▸ **TEXT EXCERPT**
Cambodia’s government on Tuesday slammed what it said is an ongoing campaign of “disinformation” led by Western governments and nongovernmental organizations (NGOs) against Prime Minister Hun Sen’s ruling party as part of a bid to unseat it.

In an 11-page report entitled “To Tell The Truth,” the government detailed what it suggested were concerted efforts to undermine the ruling Cambodian People’s Party (CPP) by foreign powers and the media, which it said heavily favor the opposition Cambodia National Rescue Party (CNRP).

“For years, Cambodia was the subject of disinformation led by some foreign governments and organizations, which twisted historical facts and events in an attempt to portray a negative image of Cambodia and to lay the blame on the government,” the report said.

“The Royal Government of Cambodia [is] issuing this paper … with the aim of clarifying and setting the records straight on various controversial issues.”

Among the most controversial issues at the heart of the smear campaign, the government said, were criticism over recent amendments to Cambodia’s political party law and an NGO law passed in 2015—both seen as restricting the activities of the groups they concern.

Amendments to the political party law were approved by the National Assembly, or parliament, on Feb. 20, despite an opposition boycott. They include articles that put parties at risk of dissolution for “jeopardizing the security of the state” and “provoking incitement” that critics say are intentionally vaguely worded.

Cambodia’s Law on Associations and Non-Governmental Organizations (LANGO) was passed with unanimous approval by ruling-party lawmakers, also amid a boycott by the opposition. The law requires the 5,000 domestic and international NGOs that work in the developing country to register with the government and report their activities and finances or risk fines, criminal prosecution and shut downs.

▸ **INPUT DATA**

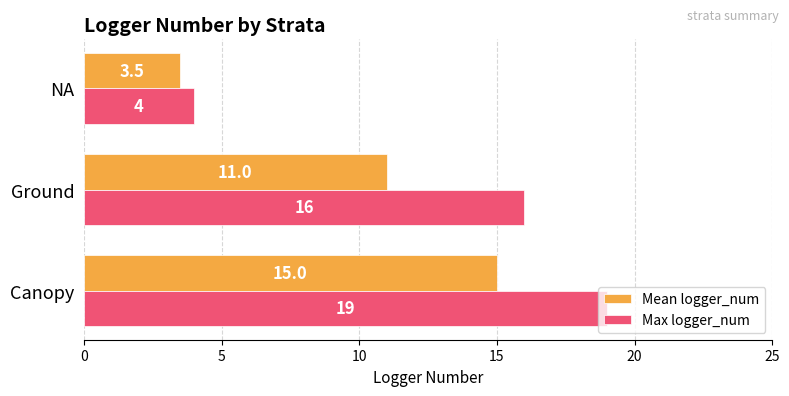

What is the spread (max minus min) of values at Canopy?

4.0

▸ **JOB 1**
How would you put this sentence from the Cambodia article into Spanish: "Amendments to the political party law were approved by the National Assembly, or parliament, on Feb. 20, despite an opposition boycott."
▸ **JOB 2**
Could you return the Cambodia article word for word from "Among the most" to "intentionally vaguely worded."?
The data has nothing to do with the Cambodia article.

▸ **RESPONSE BOX 1**
Las enmiendas a la ley de partidos políticos fueron aprobadas por la Asamblea Nacional, o parlamento, el 20 de febrero, a pesar de un boicot de la oposición.

▸ **RESPONSE BOX 2**
Among the most controversial issues at the heart of the smear campaign, the government said, were criticism over recent amendments to Cambodia’s political party law and an NGO law passed in 2015—both seen as restricting the activities of the groups they concern.

Amendments to the political party law were approved by the National Assembly, or parliament, on Feb. 20, despite an opposition boycott. They include articles that put parties at risk of dissolution for “jeopardizing the security of the state” and “provoking incitement” that critics say are intentionally vaguely worded.